President Trump Is More Focused on TV Ratings than Saving Lives from COVID-19

April 10, 2020 | 2:26 pm
Gage Skidmore/Flickr
Michael Halpern
Former Contributor

For weeks, the White House coronavirus response press briefings have been a dangerous exercise of misinformation. And now the White House is retaliating against media outlets that don’t carry the White House press briefings in their entirety by preventing those outlets from speaking with CDC experts.

The president routinely spreads false and often contradictory information during the daily events, which misleads the public and results in confused state, local, and individual decision-making. Scores of scientists and media critics have begged media outlets not to cover the press conferences live, and some networks have indeed begun to cut back their coverage.

Against both established policy and good practice, the White House often acts as a filter for CDC communications. And this week, the White House played chicken with CNN: air the entire briefing or we will keep CDC experts off your network. Yesterday, when CNN went public after days of muzzling, the vice president’s office backed off.

Then yesterday, the president gleefully tweeted a claim that the “ratings” these events are getting rival The Bachelor and Monday Night Football:

People tune in to hear current information from the government about the extent of the epidemic and how to protect themselves and their families. Yet President Trump’s tendency to think of this pandemic as a public relations opportunity, not as a public health challenge, hampers our ability to stop people from getting sick and dying.

The president, of course, is not the only one in the White House with this method of operation. The Trump administration has been rightfully excoriated for failing to provide medical workers with protective equipment. Yet hours after Jared Kushner erroneously said that the federal equipment stockpile was not for states to use, the Department of Health and Human Services changed its website to reflect Kushner’s view.
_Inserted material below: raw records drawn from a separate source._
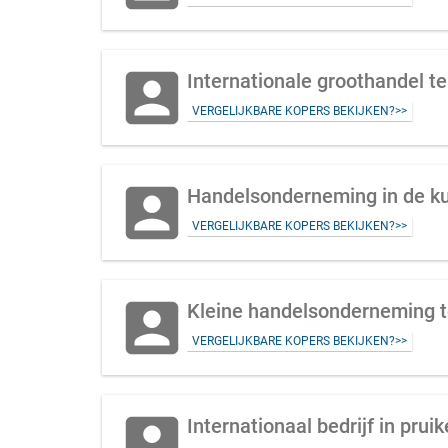
account_box
VERGELIJKBARE KOPERS BEKIJKEN?>>
account_box
Handelsonderneming in de kun
VERGELIJKBARE KOPERS BEKIJKEN?>>
account_box
Kleine handelsonderneming t
VERGELIJKBARE KOPERS BEKIJKEN?>>
account_box
Internationaal bedrijf in prui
I wonder where that order came from.

We need clear, reliable, consistent, and honest information from experts. And as long as the White House can keep scientists on a leash, we won’t be as prepared as we could be. That’s why we’ve continued to speak out when scientists are muzzled for political reasons, and filed a formal complaint under the CDC Scientific Integrity Policy.

The president seems to care more about his image than the health of all Americans. So, in a vacuum of leadership, it is up to all of us to amplify the messages of public health officials and actual experts so they stick.